Stop Judging Me for Liking IPAs
The official beer of America is the India pale ale, whether you like it or not.
Written by Alex Weaver
Photography by AW and J. Travis Smith
A couple months back, I was touring a Massachusetts brewery with the founder and head brewer. The space was cavernous, all gleaming stainless steel and untouched cement floors. It wasn’t scheduled to open for a while, so as we got to the guts of the operation — massive fermenters, mash tuns, and the like — I asked the guys what types of beer they’d be making first.
“What types of beer do you like?” the brewer asked back.
“I love IPAs,” I said.
“Of course you do,” he chortled.
Incredulous, I laughed it off. But honestly: I was fucking pissed.

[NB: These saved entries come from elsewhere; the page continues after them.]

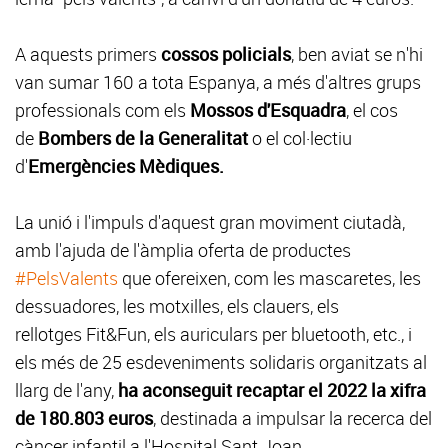
A aquests primers
cossos policials
, ben aviat se n'hi
van sumar 160 a tota Espanya, a més d'altres grups
professionals com els
Mossos d'Esquadra
, el cos
de
Bombers de la Generalitat
o el col·lectiu
d'
Emergències Mèdiques.
La unió i l'impuls d'aquest gran moviment ciutadà,
amb l'ajuda de l'àmplia oferta de productes
#PelsValents
que ofereixen, com les mascaretes, les
dessuadores, les motxilles, els clauers, els
rellotges Fit&Fun, els auriculars per bluetooth, etc., i
els més de 25 esdeveniments solidaris organitzats al
llarg de l'any,
ha aconseguit recaptar el 2022 la xifra
de 180.803 euros
, destinada a impulsar la recerca del
càncer infantil a l'Hospital Sant Joan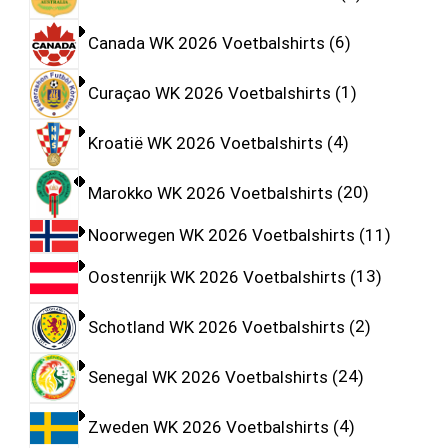
Canada WK 2026 Voetbalshirts
6
Curaçao WK 2026 Voetbalshirts
1
Kroatië WK 2026 Voetbalshirts
4
Marokko WK 2026 Voetbalshirts
20
Noorwegen WK 2026 Voetbalshirts
11
Oostenrijk WK 2026 Voetbalshirts
13
Schotland WK 2026 Voetbalshirts
2
Senegal WK 2026 Voetbalshirts
24
Zweden WK 2026 Voetbalshirts
4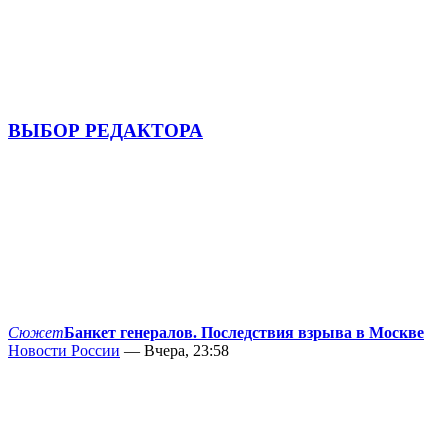
ВЫБОР РЕДАКТОРА
Сюжет
Банкет генералов. Последствия взрыва в Москве
Новости России
— Вчера, 23:58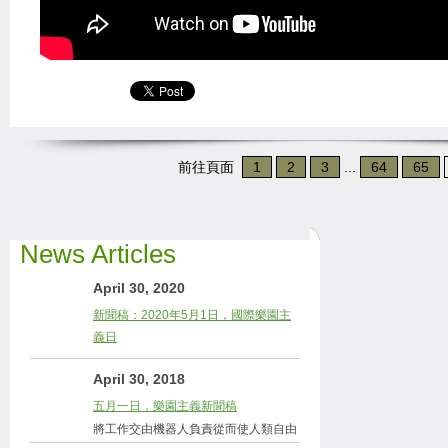
前往頁面
1
2
3
...
64
65
News Articles
April 30, 2020
新聞稿：2020年5月1日，國際樂園主
義日
April 30, 2018
五月一日，樂園主義新聞稿
將工作交由機器人負責從而使人類自由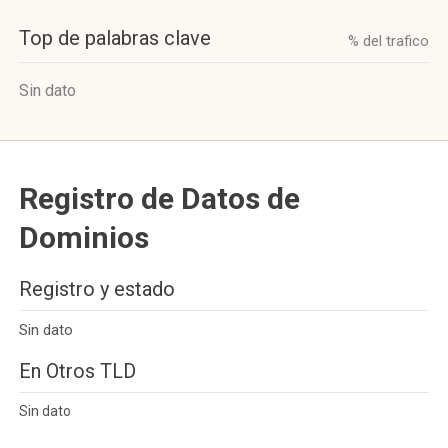
Top de palabras clave
% del trafico
Sin dato
Registro de Datos de
Dominios
Registro y estado
Sin dato
En Otros TLD
Sin dato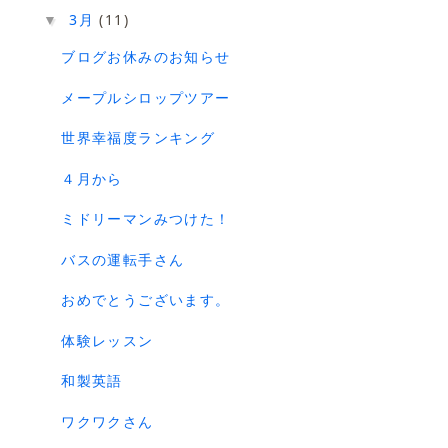
3月
(11)
▼
ブログお休みのお知らせ
メープルシロップツアー
世界幸福度ランキング
４月から
ミドリーマンみつけた！
バスの運転手さん
おめでとうございます。
体験レッスン
和製英語
ワクワクさん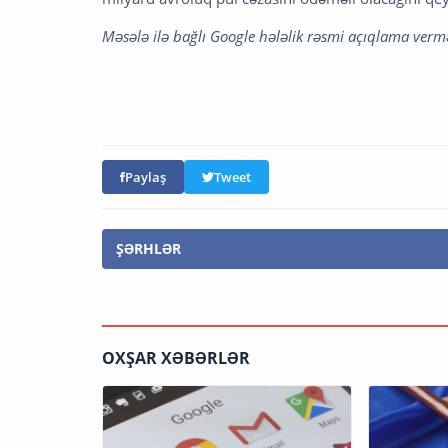
Məsələ ilə bağlı Google hələlik rəsmi açıqlama verm
Paylaş
Tweet
ŞƏRHLƏR
OXŞAR XƏBƏRLƏR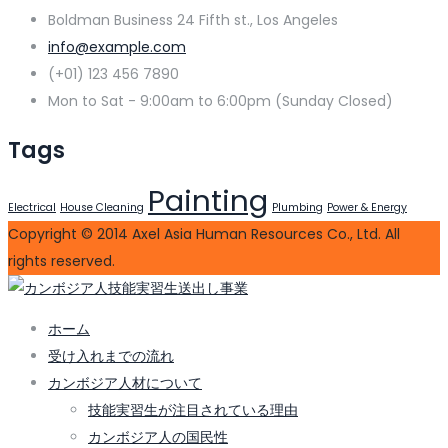
Boldman Business 24 Fifth st., Los Angeles
info@example.com
(+01) 123 456 7890
Mon to Sat - 9:00am to 6:00pm (Sunday Closed)
Tags
Painting
Electrical
House Cleaning
Plumbing
Power & Energy
Copyright © 2014 Axel Asia Human Resources Co., Ltd. All
rights reserved.
ホーム
受け入れまでの流れ
カンボジア人材について
技能実習生が注目されている理由
カンボジア人の国民性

I’m tired of being judged for my affinity toward IPAs, told by friends or random bartenders I really should branch out and try the pilsner. Or the hefeweizen. Or this new pomegranate sour because OMG it’s amazing. I don’t fucking like pilsners. Mind your own business.
I get it. The IPA wave that came looming over America like a great tsunami back around 2011 was expected to lay waste to our palates for a while before breaking and rolling back onto some distant shore. The town would be rebuilt, proper order restored. Soon we’d go back to our lagers and we’d like it.
The IPA wave that came looming over America like a great tsunami back around 2011 was expected to lay waste to our palates for a while before breaking and rolling back onto some distant shore.
But to the surprise of many in the industry, that wave hasn’t yet crested. The IPA trend isn’t a trend at all but the status quo; the official beer of America is the India pale ale, whether you like it or not.
This is a gift and a curse. Along with an unprecedented number of craft breweries in the U.S. has come a heightened interest in drinking the hop juice, and vice versa. Demand is high. Taprooms are booming. Everyone seems pretty happy. But the undercurrent here isn’t necessarily as rosy: It’s hard to make it as a craft brewery right now without offering at least a few quality IPAs, if not a whole bunch. Not every brewer wants to focus on hops all the time.
Which brings me back to my brewery tour. I didn’t appreciate the snap judgement — “This damn kid and his damn IPAs…” — but I feel for the head brewer, too. He’d been brewing classic styles for decades but times, and tastes, have changed.
Trying new beers is something I wholeheartedly support. And while I don’t always drink IPAs, it’s the style I return to time and time again. Part of the beauty of so many breweries making so much fantastic beer these days is that the variation within a certain style is immense — competition begets creativity. The tsunami forces innovation.
I won’t judge your beer order if you don’t judge mine. Unless you get a pilsner. Those things are fucking gross, dude.